Color is used in so many different ways in these poems. Poets can use color to describe, juxtapose, and subvert.One notable use of color comes from one of my favorite poems this week, Superhero by Kelly Norman Ellis. "super girl, not a white girl in tights but the real one-breasted amazon riding a black unicorn" The colors black and white are seen as opposites and in literature white usually represents good while black represents evil. Ellis is not using that classic trope, instead turning a magical creature of good, that is usually presented as bright white, black. She creating her own definition for black as something strong and powerful and good.
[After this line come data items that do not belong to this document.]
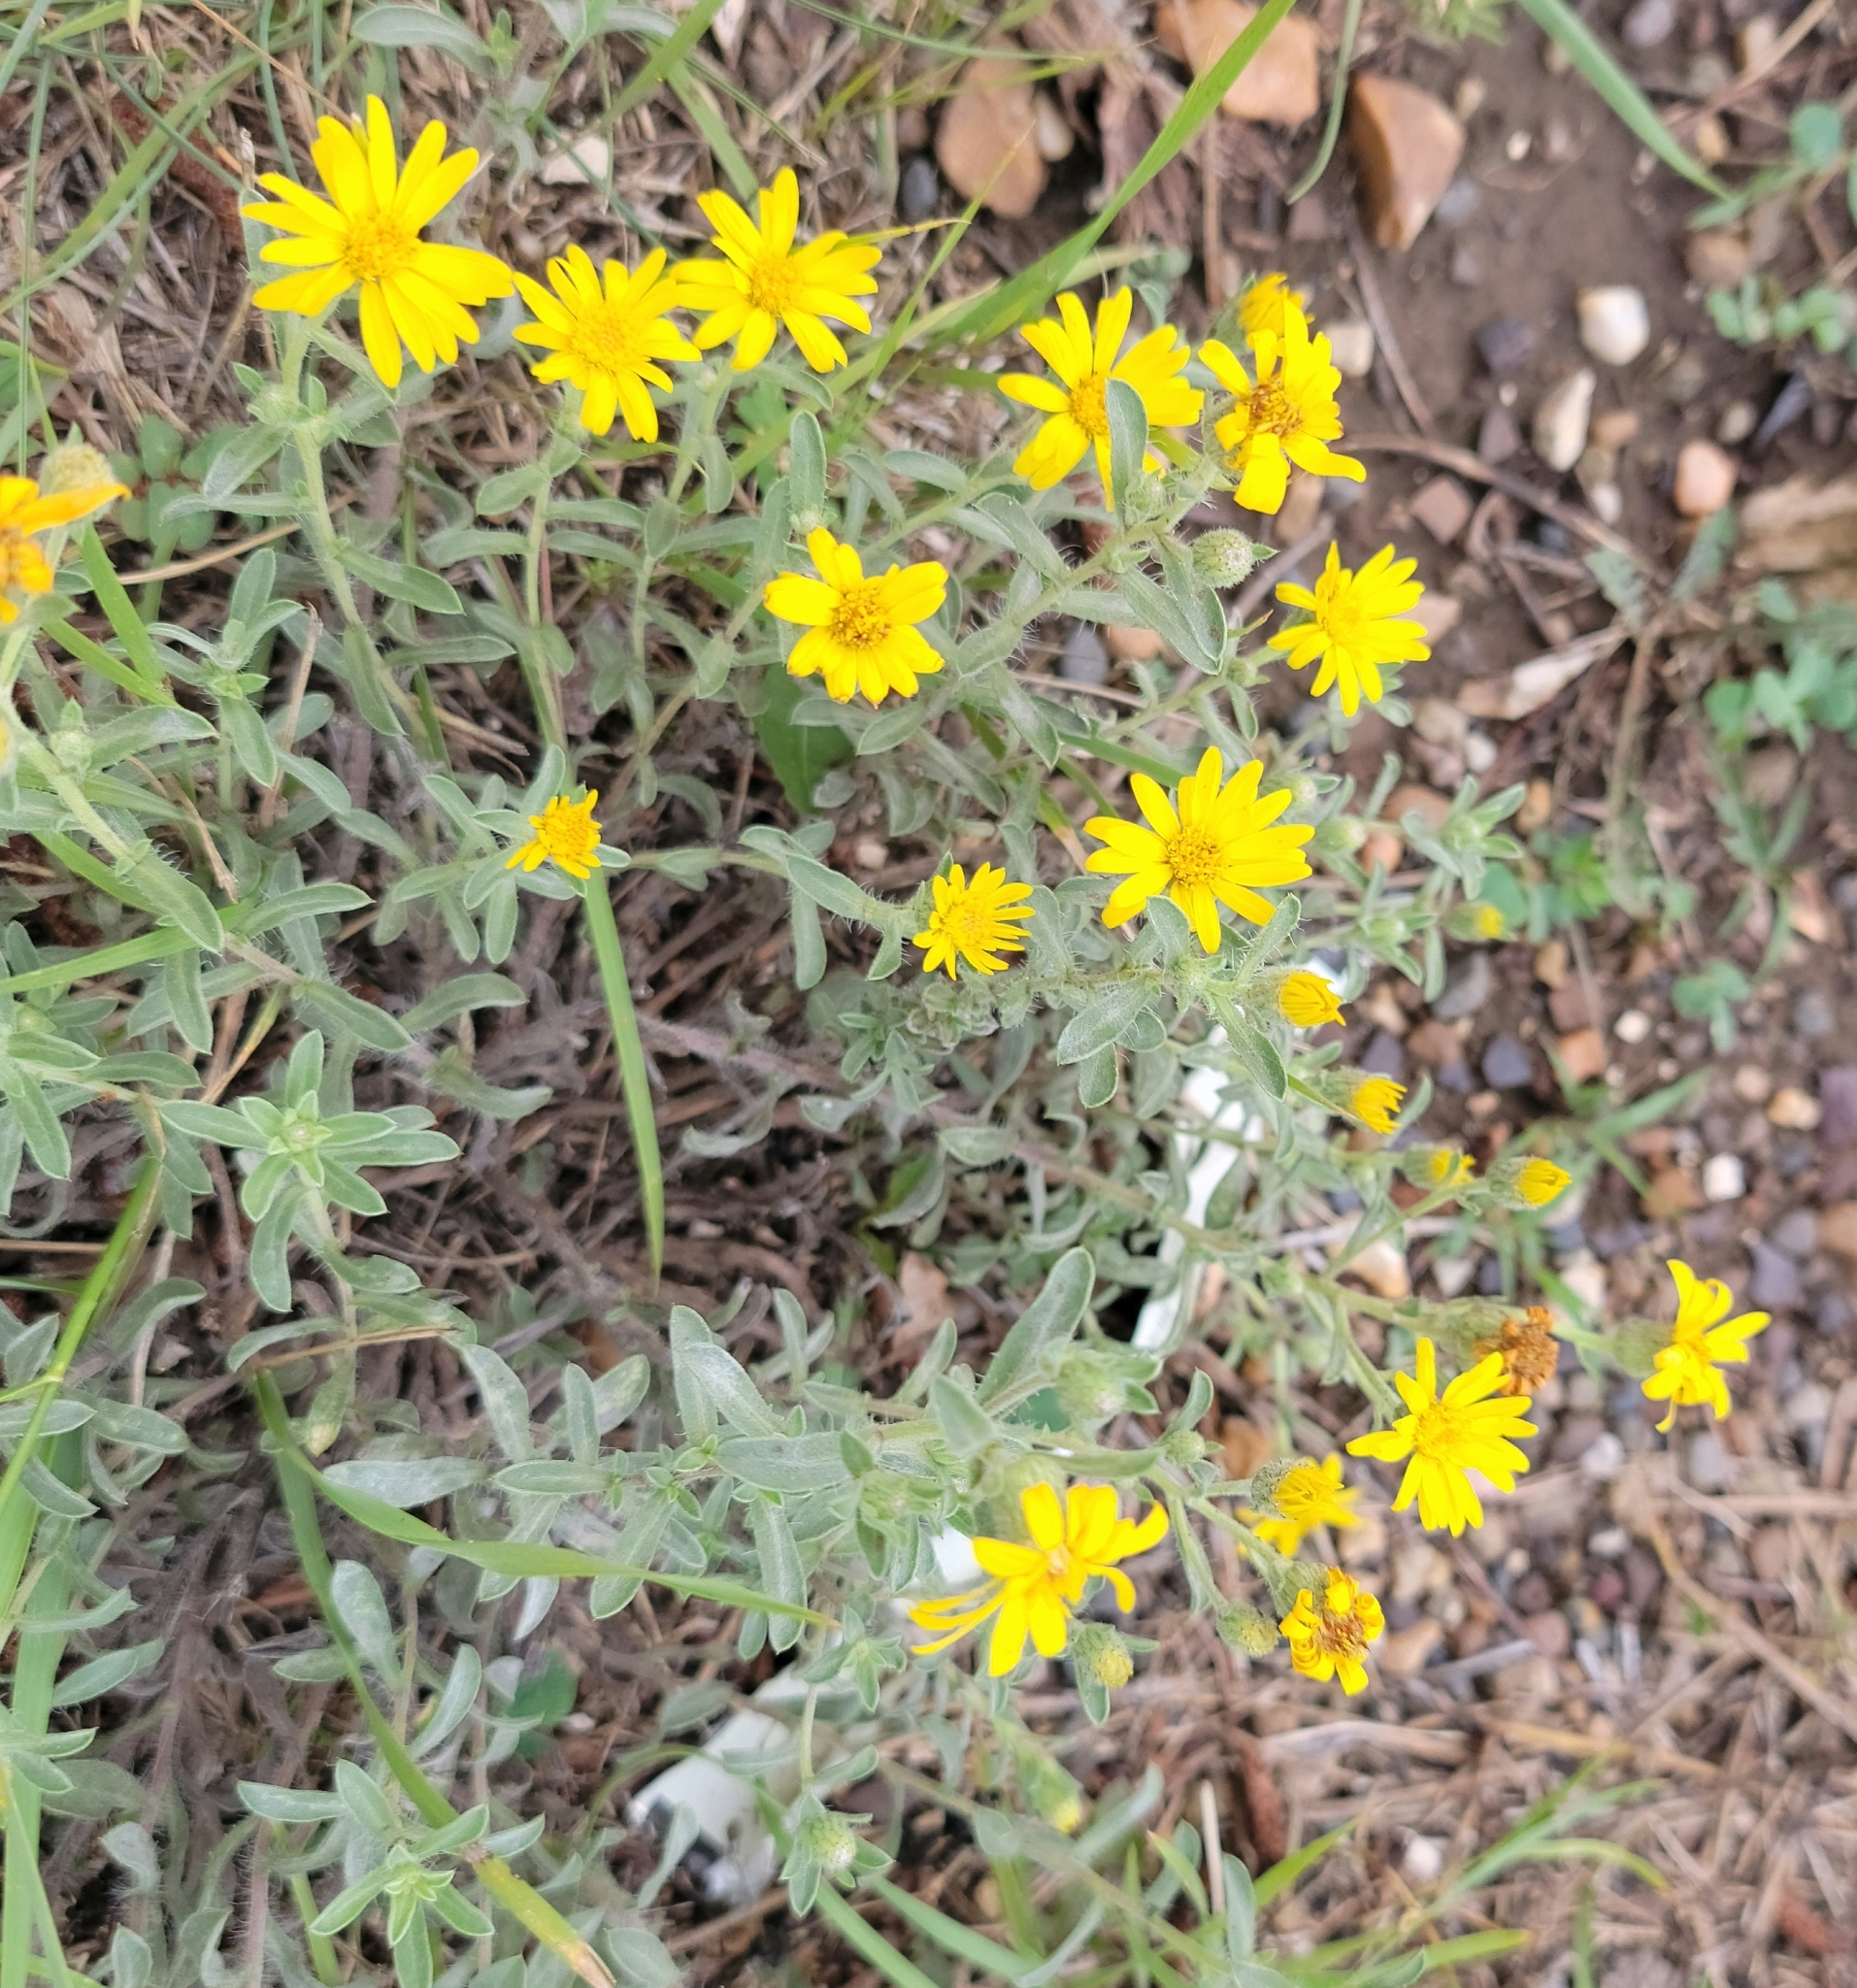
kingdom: Plantae
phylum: Tracheophyta
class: Magnoliopsida
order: Asterales
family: Asteraceae
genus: Heterotheca
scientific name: Heterotheca villosa
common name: Hairy false goldenaster
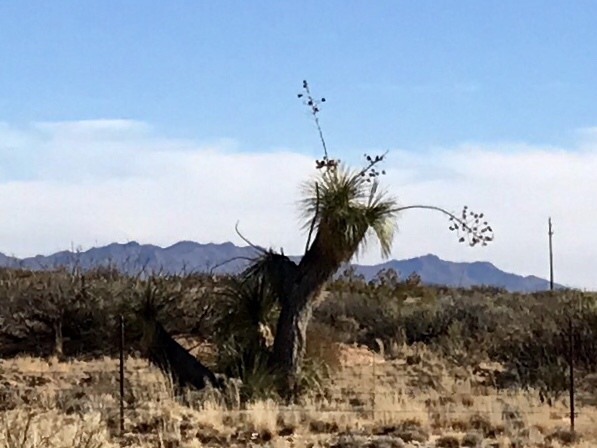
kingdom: Plantae
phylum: Tracheophyta
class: Liliopsida
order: Asparagales
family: Asparagaceae
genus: Yucca
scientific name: Yucca elata
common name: Palmella
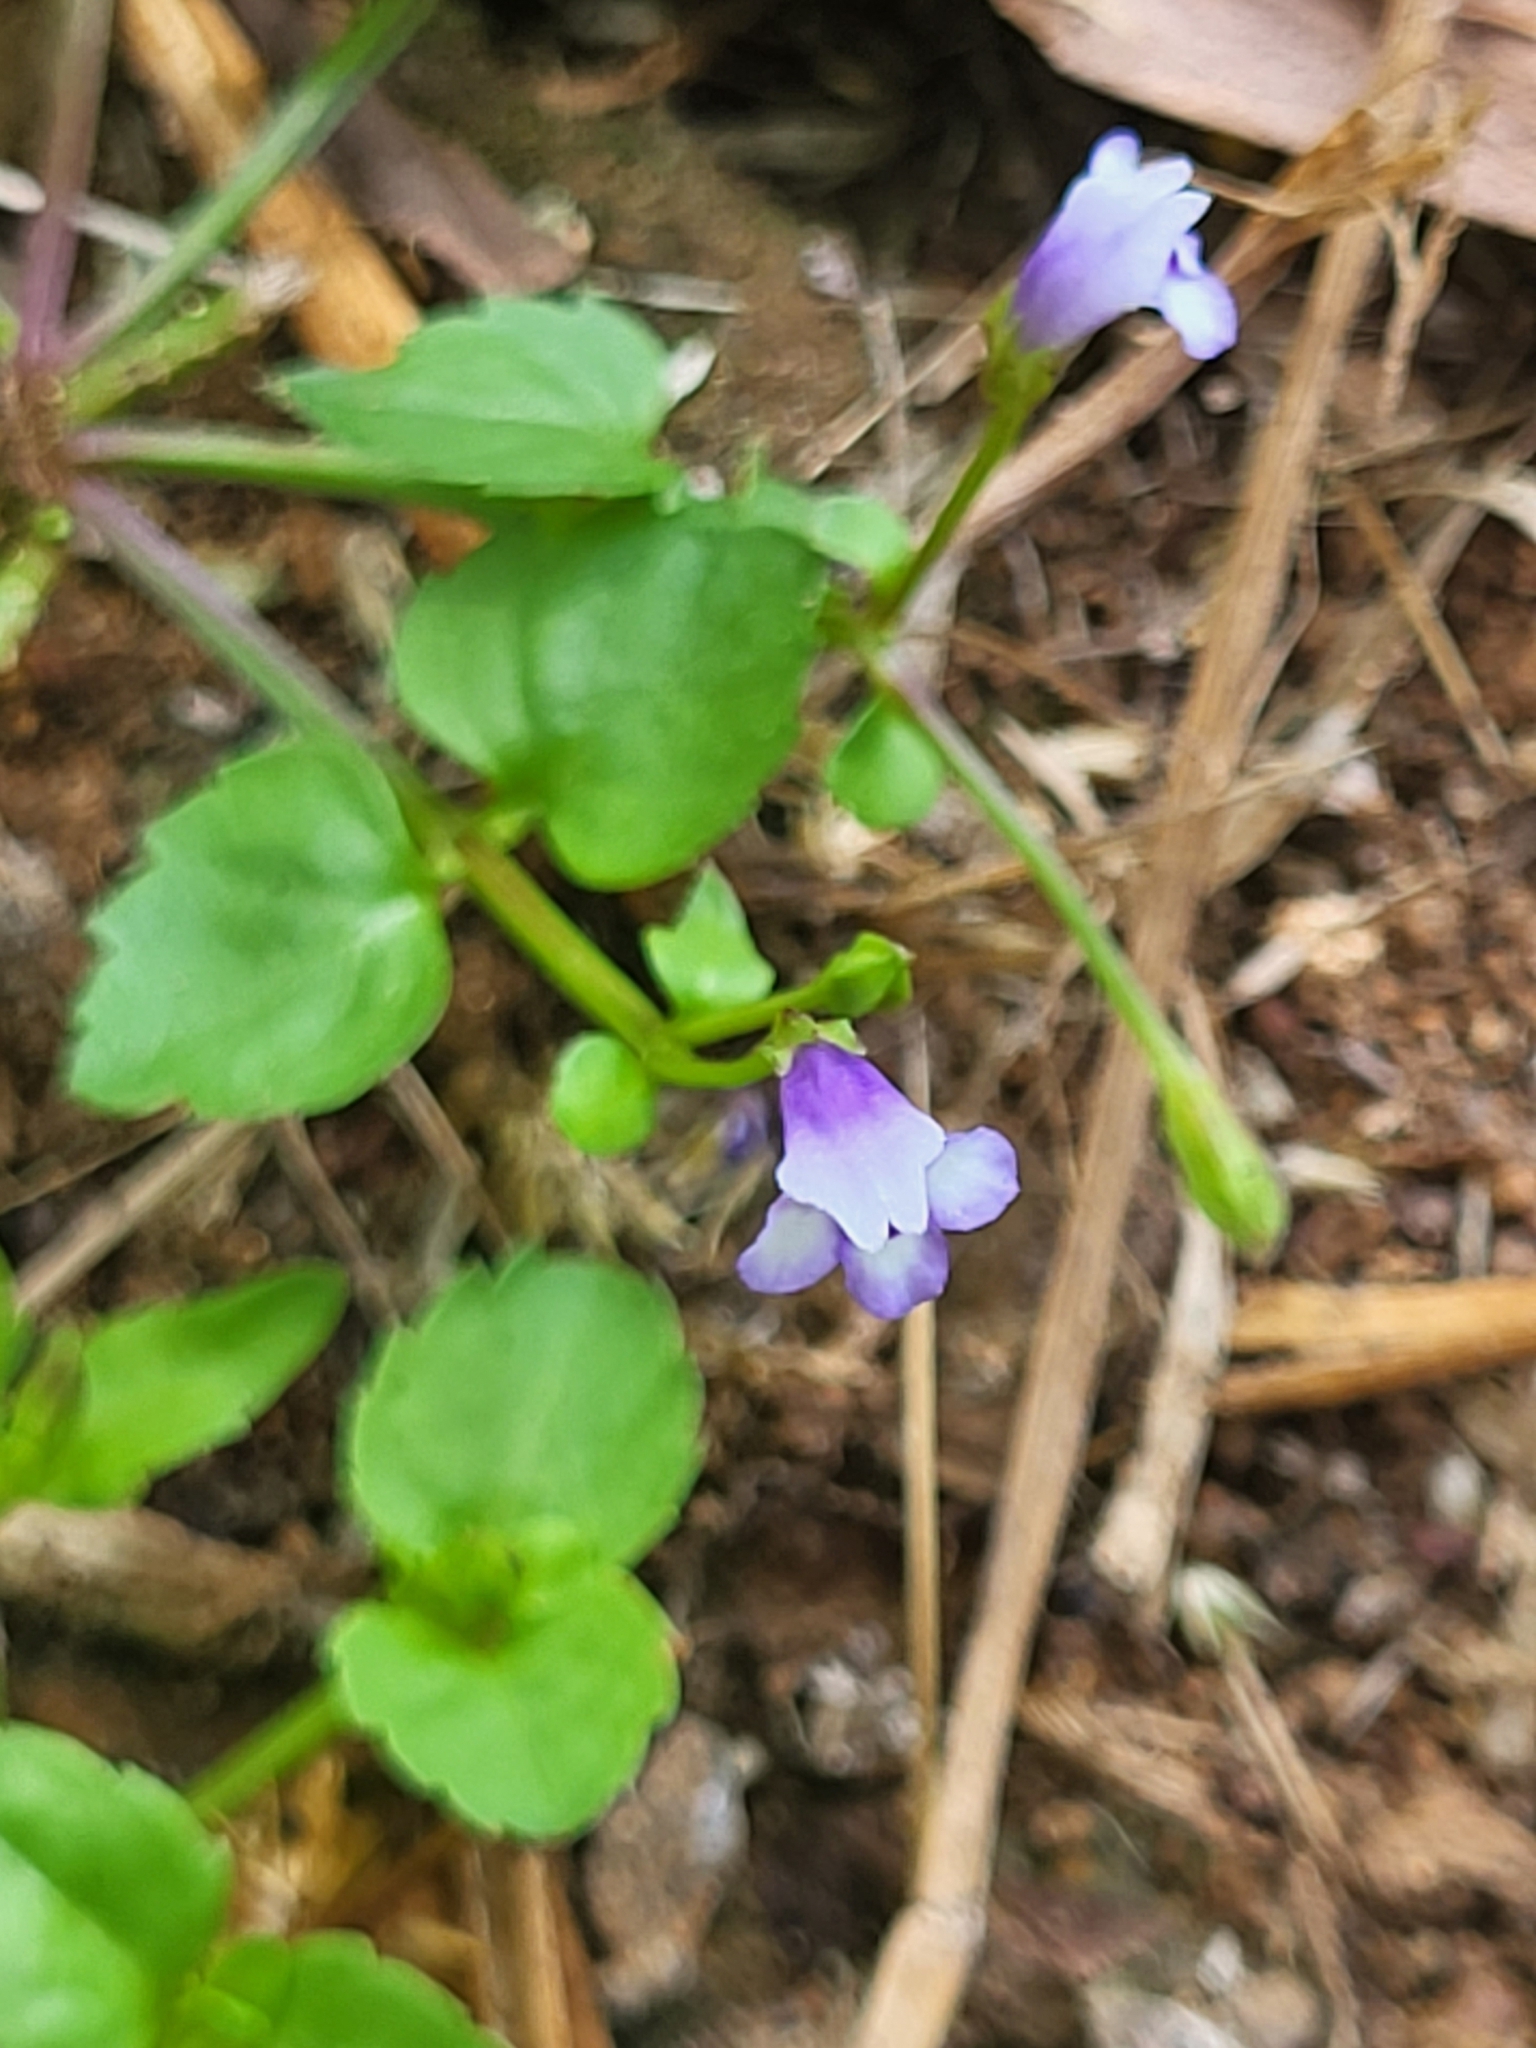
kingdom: Plantae
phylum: Tracheophyta
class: Magnoliopsida
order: Lamiales
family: Linderniaceae
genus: Torenia
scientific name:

Another poem that uses color is Left by Nikky Finney. "The people are dark but not broken. Starving, abandoned, dehydrated, brown & cumulous, but not broken" This part of the poem has a sort of desperate tone to it. pleading and insisting that these people aren't broken. They are whole and worthy of rescue. telling the helicopter to look past color.
It doesn't exactly relate to the color prompt, but I want to end with a line that has stuck with me hard. My mind keeps going back to it. "Before I was born, I absorbed struggle. Just looking at history hurts."-The Identity Repairman by Thomas Sayers Ellis. This poem also has a line with very strong use of color "My heart is a fist. I fix Blackness. My fist is a heart. I beat Whiteness." but I don't think I fully understand it.
The first two poems, well no all three actually to me confronted uses of power. I think we (or maybe just me) often read about people of color from materials that provide so much depowering information; whether it's American propagandized history or more accurately, the horrific and traumatic accounts that colonialism and white supremacy inflicted. I'm not saying to forget about those very real and valid histories, but with the poems you mentioned I got the sense the writers were taking back their agency with respect to their histories. Superhero reminded me of some of my favorite visual artists who challenge Euro-centered dominant norms by painting images of strong LGBT Latinx's as La Virgen, or put a spin on the popular image of Rosie the Riveter, it's a reclaiming of an otherwise oppressive image that so many can relate and find healing from. I also found Finney's poem profound and emotional. I thought the way she incorporated that kids song or chant... added another element that I can't really describe other than how it made me feel. I don't think I'll hear that tune the same again.
ReplyDeleteI'm also not fully sure I understood the ending to Thomas Sayers Ellis' piece but I tried reading it several times looking for more meaning. After reflecting a bit longer, I feel that what he may be implying is that he can only beat whiteness through loving, non-violently.
Thanks for sharing, your points really helped me reflect on my own ideas this week.